» **Work to complete**
Pick out each line of the items below that contains the string "context", and copy those lines. Case counts.
*** Input data ***
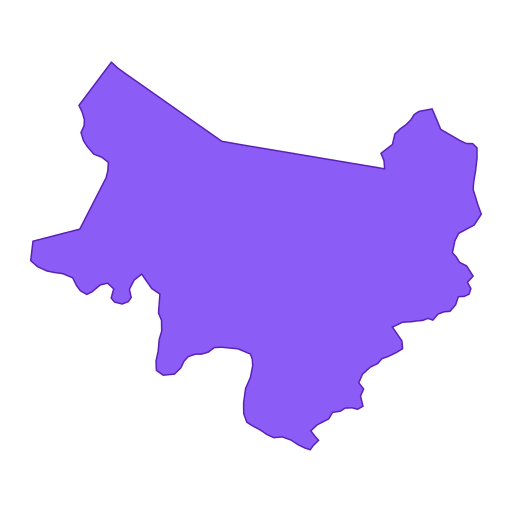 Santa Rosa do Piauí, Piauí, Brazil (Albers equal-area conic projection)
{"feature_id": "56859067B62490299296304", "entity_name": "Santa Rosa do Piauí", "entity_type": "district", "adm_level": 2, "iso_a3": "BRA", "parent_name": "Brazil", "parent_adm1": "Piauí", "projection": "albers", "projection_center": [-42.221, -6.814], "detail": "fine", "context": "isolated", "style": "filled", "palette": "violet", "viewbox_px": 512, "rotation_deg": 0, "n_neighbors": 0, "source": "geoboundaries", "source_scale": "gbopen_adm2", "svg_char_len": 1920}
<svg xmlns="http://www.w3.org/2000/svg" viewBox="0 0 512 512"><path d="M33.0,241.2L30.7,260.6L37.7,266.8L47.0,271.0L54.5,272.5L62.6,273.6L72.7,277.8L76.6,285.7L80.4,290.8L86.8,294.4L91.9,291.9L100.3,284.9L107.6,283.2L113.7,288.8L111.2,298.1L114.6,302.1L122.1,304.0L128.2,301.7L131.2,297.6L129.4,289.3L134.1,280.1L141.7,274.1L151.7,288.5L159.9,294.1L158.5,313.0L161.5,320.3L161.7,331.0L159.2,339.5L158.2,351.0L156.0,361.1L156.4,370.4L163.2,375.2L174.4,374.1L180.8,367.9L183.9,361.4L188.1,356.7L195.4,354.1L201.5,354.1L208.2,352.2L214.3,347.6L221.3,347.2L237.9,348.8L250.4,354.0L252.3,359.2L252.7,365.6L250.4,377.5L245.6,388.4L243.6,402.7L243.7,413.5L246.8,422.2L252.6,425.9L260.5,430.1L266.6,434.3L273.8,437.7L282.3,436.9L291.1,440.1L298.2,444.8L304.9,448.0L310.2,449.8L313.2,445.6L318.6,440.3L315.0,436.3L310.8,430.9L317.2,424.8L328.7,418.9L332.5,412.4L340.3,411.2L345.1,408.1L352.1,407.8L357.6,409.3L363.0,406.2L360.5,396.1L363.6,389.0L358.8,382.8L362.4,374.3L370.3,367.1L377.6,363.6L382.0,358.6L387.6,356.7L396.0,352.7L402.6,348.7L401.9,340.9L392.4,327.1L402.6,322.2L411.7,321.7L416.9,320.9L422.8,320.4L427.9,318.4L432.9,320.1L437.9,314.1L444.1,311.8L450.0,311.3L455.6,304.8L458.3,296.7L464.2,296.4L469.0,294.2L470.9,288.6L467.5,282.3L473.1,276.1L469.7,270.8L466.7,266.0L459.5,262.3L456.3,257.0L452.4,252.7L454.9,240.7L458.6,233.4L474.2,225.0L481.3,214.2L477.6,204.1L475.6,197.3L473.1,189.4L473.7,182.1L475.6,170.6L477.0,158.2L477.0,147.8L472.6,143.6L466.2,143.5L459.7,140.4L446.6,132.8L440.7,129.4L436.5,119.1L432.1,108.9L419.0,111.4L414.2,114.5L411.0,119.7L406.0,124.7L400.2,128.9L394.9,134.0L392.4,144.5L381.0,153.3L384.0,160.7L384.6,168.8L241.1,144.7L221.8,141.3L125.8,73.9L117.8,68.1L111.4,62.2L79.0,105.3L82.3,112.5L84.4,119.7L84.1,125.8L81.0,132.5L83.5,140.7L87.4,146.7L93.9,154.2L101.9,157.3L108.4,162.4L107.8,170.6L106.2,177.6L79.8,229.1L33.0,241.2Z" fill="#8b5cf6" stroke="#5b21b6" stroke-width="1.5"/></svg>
***
*** Input data ***
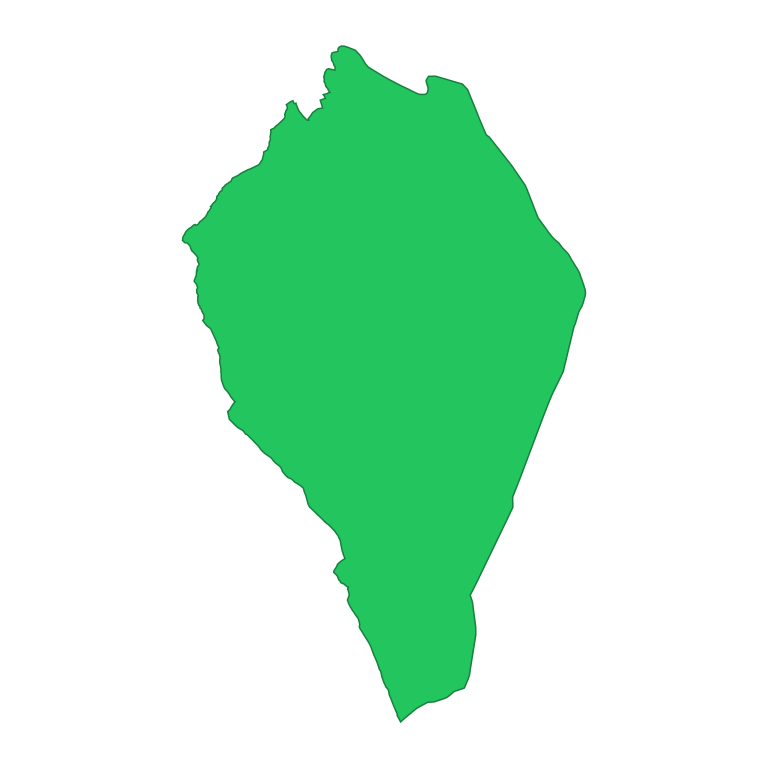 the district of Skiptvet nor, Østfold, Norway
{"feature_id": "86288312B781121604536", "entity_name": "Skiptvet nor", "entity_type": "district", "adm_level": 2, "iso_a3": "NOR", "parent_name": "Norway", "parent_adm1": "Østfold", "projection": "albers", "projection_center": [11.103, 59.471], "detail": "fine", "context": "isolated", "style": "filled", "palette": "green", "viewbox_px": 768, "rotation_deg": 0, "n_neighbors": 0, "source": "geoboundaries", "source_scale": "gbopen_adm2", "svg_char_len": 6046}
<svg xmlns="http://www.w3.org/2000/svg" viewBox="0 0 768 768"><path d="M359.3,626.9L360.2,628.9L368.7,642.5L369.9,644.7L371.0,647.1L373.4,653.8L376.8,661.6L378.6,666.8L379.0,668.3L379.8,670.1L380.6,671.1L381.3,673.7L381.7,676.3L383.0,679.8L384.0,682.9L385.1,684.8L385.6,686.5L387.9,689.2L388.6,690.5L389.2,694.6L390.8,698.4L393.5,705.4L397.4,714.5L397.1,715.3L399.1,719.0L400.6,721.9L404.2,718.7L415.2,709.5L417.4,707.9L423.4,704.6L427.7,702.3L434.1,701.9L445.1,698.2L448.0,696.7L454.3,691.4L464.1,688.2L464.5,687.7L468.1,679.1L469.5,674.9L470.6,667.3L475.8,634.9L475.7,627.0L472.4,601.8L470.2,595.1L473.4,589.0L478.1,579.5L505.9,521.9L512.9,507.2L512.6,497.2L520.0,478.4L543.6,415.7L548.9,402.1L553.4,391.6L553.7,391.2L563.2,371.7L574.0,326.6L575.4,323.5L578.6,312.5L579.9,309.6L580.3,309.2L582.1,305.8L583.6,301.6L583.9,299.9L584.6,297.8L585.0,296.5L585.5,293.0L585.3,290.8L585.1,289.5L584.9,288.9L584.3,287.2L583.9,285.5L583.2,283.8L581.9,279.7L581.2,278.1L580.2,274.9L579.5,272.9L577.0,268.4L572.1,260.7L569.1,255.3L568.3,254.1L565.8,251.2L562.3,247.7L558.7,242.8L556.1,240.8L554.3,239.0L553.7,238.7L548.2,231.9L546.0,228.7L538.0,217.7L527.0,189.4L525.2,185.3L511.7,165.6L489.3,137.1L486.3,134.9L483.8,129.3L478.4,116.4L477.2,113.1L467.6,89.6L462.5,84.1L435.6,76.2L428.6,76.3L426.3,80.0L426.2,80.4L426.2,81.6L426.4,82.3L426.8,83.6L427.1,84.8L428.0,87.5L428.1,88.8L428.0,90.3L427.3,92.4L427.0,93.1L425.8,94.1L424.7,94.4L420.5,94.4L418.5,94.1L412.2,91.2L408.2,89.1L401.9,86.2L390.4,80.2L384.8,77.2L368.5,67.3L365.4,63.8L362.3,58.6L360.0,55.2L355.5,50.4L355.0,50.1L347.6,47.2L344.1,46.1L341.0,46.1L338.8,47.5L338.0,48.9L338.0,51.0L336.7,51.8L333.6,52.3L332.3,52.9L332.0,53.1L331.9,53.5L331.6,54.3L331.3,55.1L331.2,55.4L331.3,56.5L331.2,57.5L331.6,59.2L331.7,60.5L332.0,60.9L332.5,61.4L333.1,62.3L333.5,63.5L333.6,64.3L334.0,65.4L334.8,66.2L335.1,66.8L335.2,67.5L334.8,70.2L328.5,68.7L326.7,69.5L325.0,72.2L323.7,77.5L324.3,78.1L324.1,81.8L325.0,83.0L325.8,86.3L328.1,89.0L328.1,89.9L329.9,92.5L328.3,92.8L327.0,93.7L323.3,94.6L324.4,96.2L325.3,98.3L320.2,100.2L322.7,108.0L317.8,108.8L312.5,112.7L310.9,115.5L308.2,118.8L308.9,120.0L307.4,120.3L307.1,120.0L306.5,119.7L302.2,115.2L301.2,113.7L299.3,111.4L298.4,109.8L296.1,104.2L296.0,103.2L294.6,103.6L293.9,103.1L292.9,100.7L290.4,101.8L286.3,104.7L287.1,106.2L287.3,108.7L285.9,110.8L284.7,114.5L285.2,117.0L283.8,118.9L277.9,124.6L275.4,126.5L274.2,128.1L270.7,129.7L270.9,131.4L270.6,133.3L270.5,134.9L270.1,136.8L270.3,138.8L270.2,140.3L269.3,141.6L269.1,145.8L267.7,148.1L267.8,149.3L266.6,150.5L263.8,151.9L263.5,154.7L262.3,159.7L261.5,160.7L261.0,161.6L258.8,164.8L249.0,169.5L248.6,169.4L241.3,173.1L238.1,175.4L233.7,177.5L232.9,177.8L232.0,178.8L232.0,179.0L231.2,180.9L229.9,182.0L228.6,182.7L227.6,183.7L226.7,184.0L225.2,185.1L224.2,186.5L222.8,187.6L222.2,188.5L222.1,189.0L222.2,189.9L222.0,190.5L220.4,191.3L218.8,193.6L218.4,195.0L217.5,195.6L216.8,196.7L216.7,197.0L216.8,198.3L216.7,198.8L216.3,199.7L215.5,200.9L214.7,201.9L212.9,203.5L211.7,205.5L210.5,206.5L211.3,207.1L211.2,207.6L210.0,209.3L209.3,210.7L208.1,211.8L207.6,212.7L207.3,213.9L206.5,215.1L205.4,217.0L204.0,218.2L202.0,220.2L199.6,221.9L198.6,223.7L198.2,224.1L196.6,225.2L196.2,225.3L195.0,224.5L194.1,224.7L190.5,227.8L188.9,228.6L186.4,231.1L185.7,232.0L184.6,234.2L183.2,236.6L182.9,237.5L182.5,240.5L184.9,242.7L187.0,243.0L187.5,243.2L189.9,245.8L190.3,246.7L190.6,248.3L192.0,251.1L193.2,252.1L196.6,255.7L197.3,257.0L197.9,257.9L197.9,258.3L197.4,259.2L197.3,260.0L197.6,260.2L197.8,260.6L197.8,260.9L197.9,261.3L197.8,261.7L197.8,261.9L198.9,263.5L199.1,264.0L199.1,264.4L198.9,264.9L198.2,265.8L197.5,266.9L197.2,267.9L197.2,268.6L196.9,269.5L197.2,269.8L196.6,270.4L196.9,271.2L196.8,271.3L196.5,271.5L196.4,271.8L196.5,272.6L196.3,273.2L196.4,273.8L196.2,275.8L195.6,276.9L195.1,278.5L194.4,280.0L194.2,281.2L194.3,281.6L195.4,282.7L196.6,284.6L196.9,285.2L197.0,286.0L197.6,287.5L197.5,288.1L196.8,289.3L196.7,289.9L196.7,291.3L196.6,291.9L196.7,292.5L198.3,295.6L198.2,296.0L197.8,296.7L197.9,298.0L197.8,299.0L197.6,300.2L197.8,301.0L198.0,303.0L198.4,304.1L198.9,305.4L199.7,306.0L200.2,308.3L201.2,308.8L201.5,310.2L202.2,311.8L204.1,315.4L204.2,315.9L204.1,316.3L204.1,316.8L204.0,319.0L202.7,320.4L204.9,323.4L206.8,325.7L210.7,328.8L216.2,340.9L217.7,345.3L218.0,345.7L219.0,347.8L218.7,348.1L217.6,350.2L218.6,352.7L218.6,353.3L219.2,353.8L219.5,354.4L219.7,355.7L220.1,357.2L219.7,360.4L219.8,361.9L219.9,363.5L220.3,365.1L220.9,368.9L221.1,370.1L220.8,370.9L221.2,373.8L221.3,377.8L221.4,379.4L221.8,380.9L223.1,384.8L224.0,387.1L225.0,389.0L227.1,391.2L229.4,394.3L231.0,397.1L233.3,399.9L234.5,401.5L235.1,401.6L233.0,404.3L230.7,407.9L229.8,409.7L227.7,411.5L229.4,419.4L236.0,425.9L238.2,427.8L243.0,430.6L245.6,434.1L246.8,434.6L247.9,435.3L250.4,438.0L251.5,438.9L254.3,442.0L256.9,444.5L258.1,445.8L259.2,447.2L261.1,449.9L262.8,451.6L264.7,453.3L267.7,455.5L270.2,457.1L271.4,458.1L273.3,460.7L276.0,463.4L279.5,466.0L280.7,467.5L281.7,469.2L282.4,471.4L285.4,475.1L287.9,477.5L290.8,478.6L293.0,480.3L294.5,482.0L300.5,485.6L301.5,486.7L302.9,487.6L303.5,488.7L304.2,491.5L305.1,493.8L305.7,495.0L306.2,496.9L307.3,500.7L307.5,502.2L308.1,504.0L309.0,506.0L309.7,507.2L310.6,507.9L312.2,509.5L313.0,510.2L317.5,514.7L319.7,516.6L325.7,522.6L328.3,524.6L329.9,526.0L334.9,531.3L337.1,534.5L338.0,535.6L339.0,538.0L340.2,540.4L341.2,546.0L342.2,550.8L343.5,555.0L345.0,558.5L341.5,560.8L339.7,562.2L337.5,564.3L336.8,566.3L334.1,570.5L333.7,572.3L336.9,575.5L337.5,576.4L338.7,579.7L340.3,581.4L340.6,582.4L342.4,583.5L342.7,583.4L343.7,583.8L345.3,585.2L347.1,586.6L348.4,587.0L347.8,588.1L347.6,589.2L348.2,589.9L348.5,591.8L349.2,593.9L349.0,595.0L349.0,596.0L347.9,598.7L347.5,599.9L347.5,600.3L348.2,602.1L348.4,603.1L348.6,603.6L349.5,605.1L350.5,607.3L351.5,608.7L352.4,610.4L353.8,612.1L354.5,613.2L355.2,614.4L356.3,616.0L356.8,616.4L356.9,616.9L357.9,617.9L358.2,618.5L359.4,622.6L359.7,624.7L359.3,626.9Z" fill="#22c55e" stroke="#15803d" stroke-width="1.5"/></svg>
***
» **Task output**
{"feature_id": "56859067B62490299296304", "entity_name": "Santa Rosa do Piauí", "entity_type": "district", "adm_level": 2, "iso_a3": "BRA", "parent_name": "Brazil", "parent_adm1": "Piauí", "projection": "albers", "projection_center": [-42.221, -6.814], "detail": "fine", "context": "isolated", "style": "filled", "palette": "violet", "viewbox_px": 512, "rotation_deg": 0, "n_neighbors": 0, "source": "geoboundaries", "source_scale": "gbopen_adm2", "svg_char_len": 1920}
{"feature_id": "86288312B781121604536", "entity_name": "Skiptvet nor", "entity_type": "district", "adm_level": 2, "iso_a3": "NOR", "parent_name": "Norway", "parent_adm1": "Østfold", "projection": "albers", "projection_center": [11.103, 59.471], "detail": "fine", "context": "isolated", "style": "filled", "palette": "green", "viewbox_px": 768, "rotation_deg": 0, "n_neighbors": 0, "source": "geoboundaries", "source_scale": "gbopen_adm2", "svg_char_len": 6046}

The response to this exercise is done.